Large language models push this idea further: instead of labelling cats and dogs, they predict which words are statistically likely to follow a given prompt. Trained on mountains of books, articles, and websites, they can churn out plausible paragraphs, write poems in Shakespeare’s style, or draft legal memos — but they don’t understand any of it.

This is the kernel of Flyvbjerg and Kathpalia’s warning: the machine doesn’t “know” truth; it knows patterns. And when these patterns draw from flawed or biased data, or when conflicting facts exist, the AI may confidently pick the wrong path — with no intuition to check itself.

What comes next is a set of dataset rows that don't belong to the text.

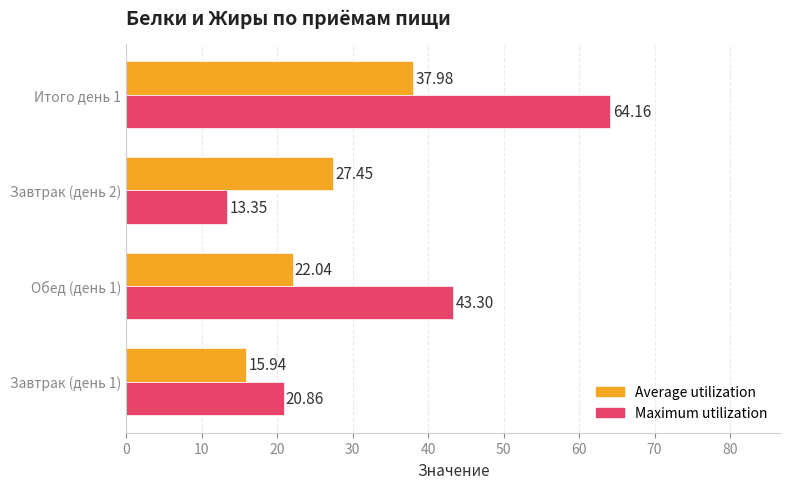

What is the difference between the maximum and minimum values in the Average utilization series?

22.0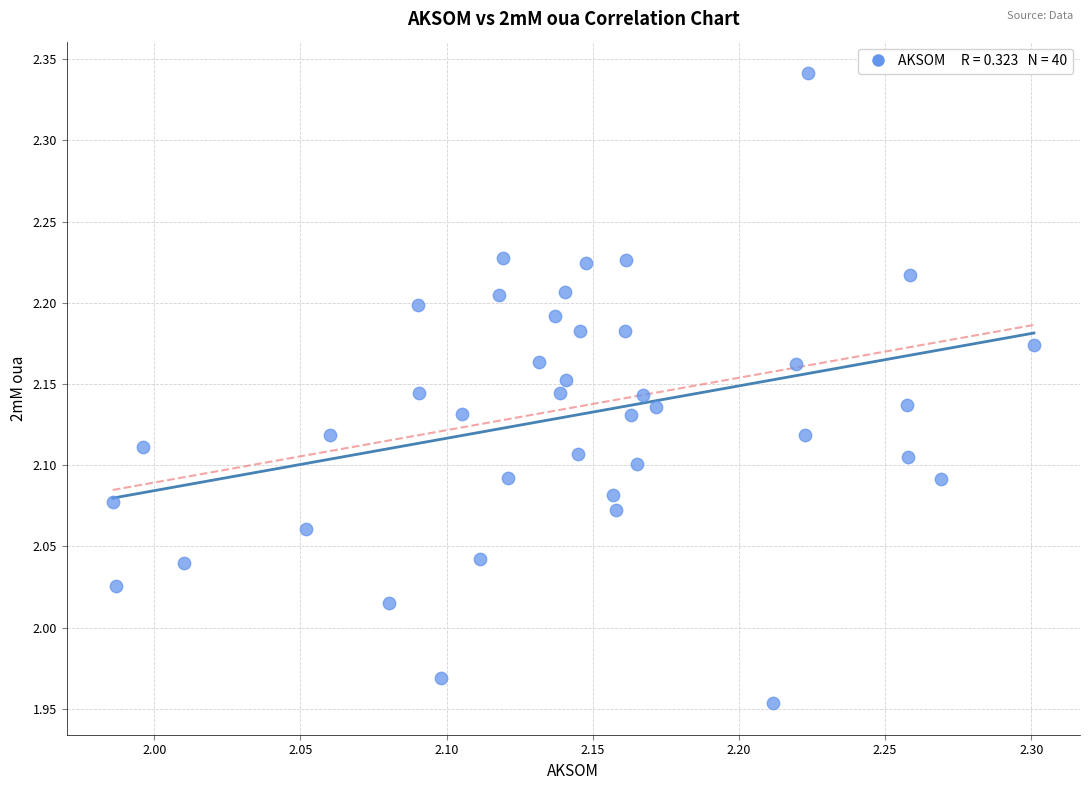

What is the range of Y values (max minus min)?

0.4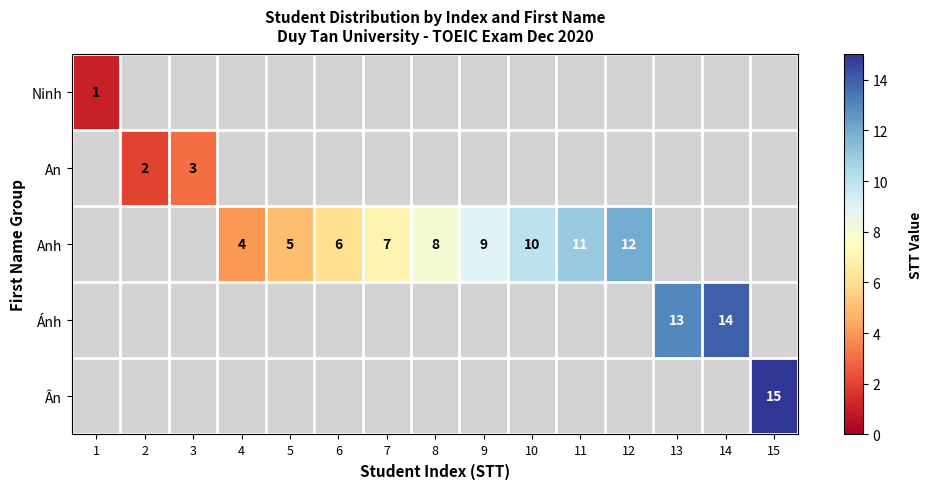

The value of Anh at 4 is 4. True or false?

True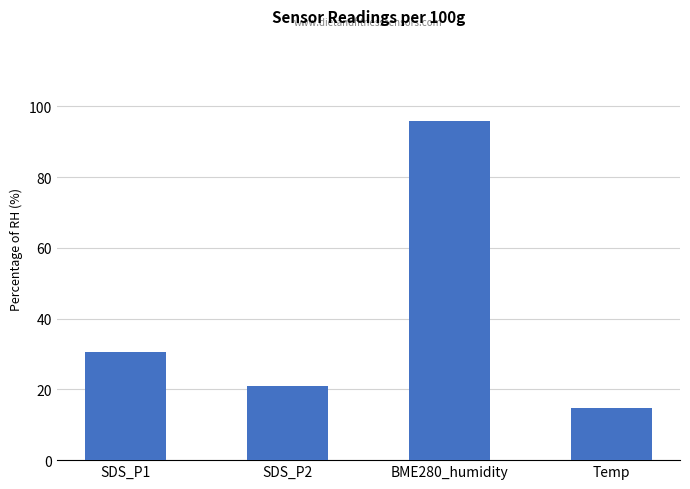

At which label does the data first exceed 30?

SDS_P1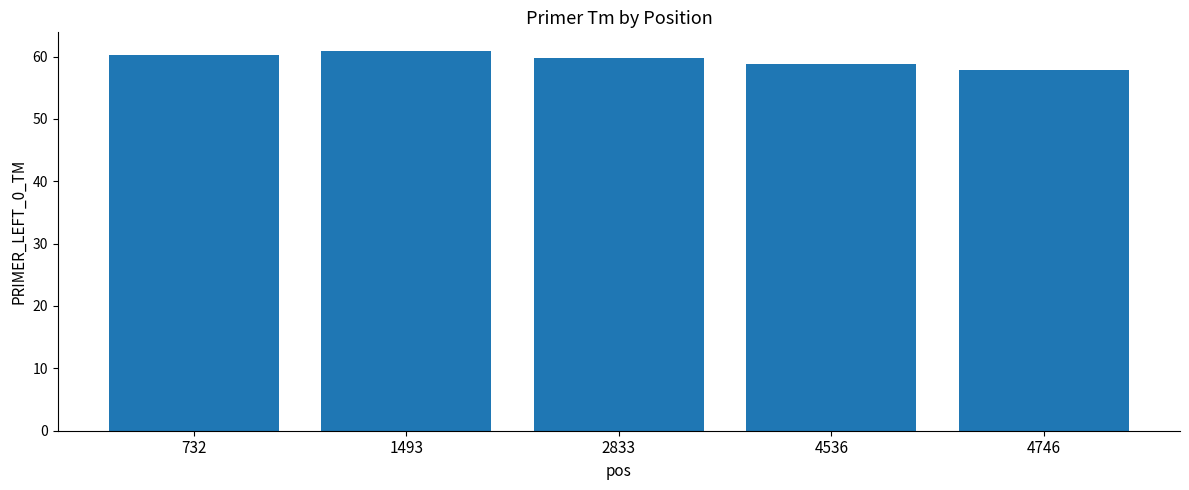

Reading left to right, transcribe all the data shown in this chart.

60.3	60.8	59.8	58.8	57.8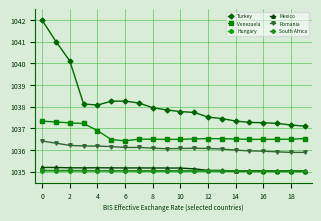

Does the chart display data point markers on the line(s)?

Yes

The Double-Edged Sword of AI’s Power

Despite its limitations, AI’s practical uses are transformative. Early in the last century, human “efficiency experts” painstakingly optimised factory production using pen, paper, and primitive math. Today, AI does this on a scale and speed impossible for humans. From optimising airline routes and dynamic pricing to real-time fraud detection and tailoring ads for every smartphone user, AI’s commercial benefits are undeniable — and profitable.

In fields like healthcare, autonomous driving, and disaster prediction, AI has already crossed thresholds once thought unreachable. At the same time, it has enabled deepfakes, manipulative profiling, and sophisticated fraud — giving it a darker reputation in public discourse.

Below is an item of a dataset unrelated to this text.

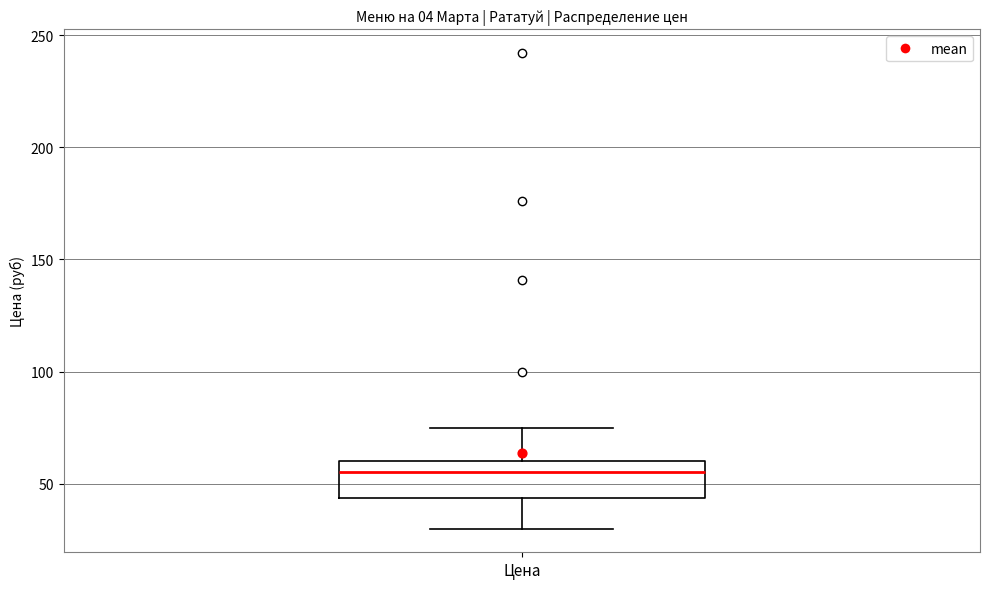

Read this box plot against the y-axis: the position of the median line, the range covered by the box, and the ends of both whiskers. The values are not printed on the chart, so give them approximately, as read against the axis.

median 55, box 45 to 60, whiskers 30 to 75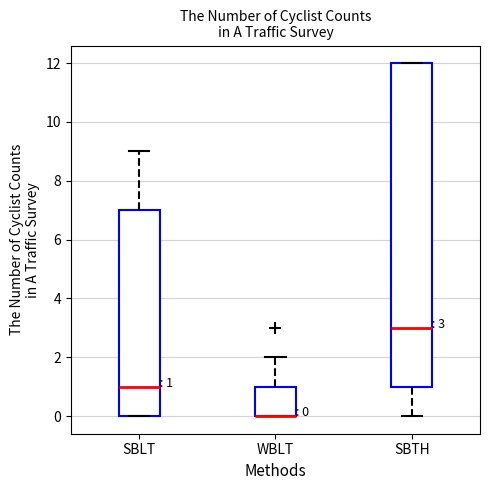

Comparing the boxes themselves (not the whiskers), which one is the tallest?

SBTH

Yet, as history shows, society usually finds ways to adapt to the perils of powerful technologies. The printing press spread both enlightenment and propaganda; the internet brought knowledge to billions while creating fertile ground for misinformation. AI’s trajectory may be no different: the challenge is to educate users to discern hype from reality, benefits from threats.

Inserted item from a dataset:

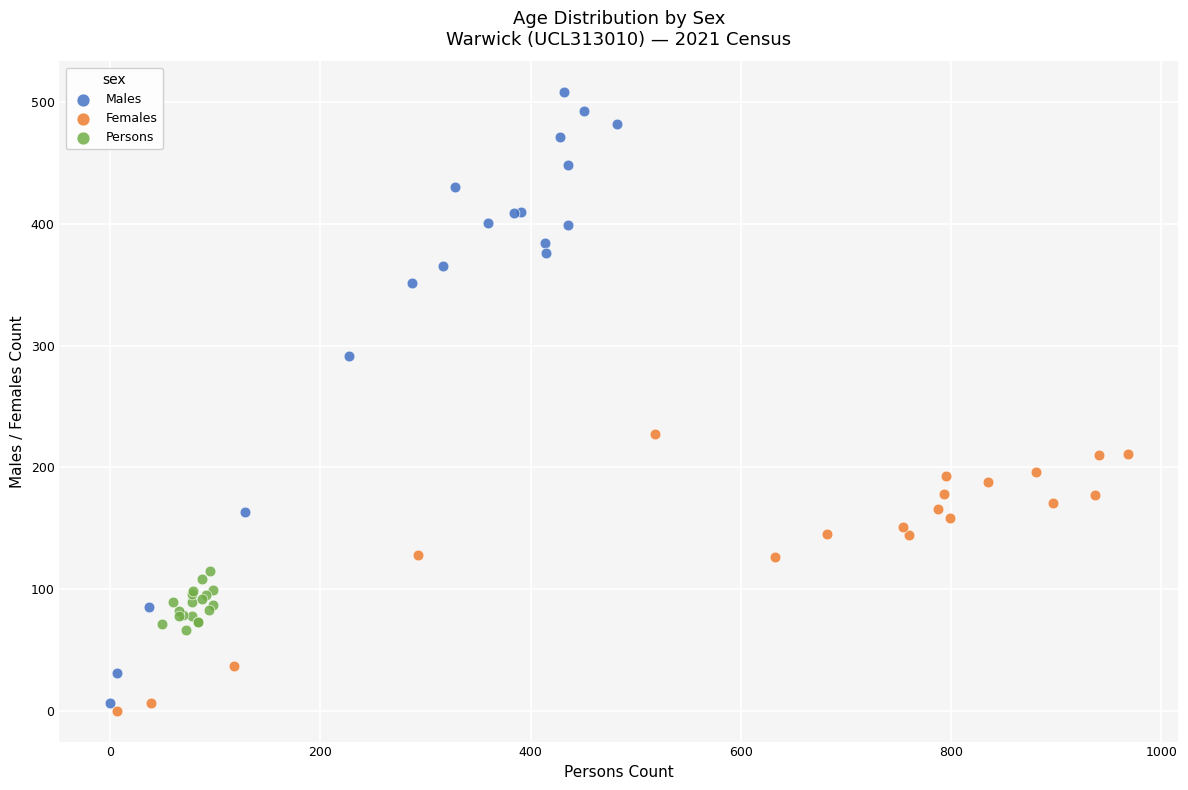

Which series has the widest spread of Y values?

Males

The Case for Teaching AI Literacy

So what would true AI literacy look like for India? A recent policy report, Mapping AI in India, argues that computational thinking — problem-solving, abstraction, and designing logical workflows — must become core to the school curriculum. This does not mean everyone must become a programmer. Rather, it means understanding how AI tools work, where they can fail, and how to wield them wisely.

While digital natives — the smartphone-savvy 12-year-old — may have an intuitive sense of what AI can do, many adults remain in the dark, especially where education systems are overstretched. In some states, basic math and science competence among school teachers remains worryingly low; one recent assessment showed government high school teachers averaging just 22% and 26% on science and math pre-tests, respectively.

Without raising these foundations, talk of building an AI-literate population rings hollow.


A Cautious but Confident Future

Ultimately, the goal is not to fear AI, nor to worship it as an oracle, but to treat it as what it is: a powerful but limited tool. If society can build critical awareness, strengthen schools, and cultivate a culture that questions instead of blindly trusting the machine, then India can reap AI’s benefits while avoiding its worst pitfalls.

Flyvbjerg’s blunt reminder rings true: “A fool with a tool is still a fool.” But with AI literacy, tomorrow’s citizens may become wise enough to ensure that the tool empowers, not misleads.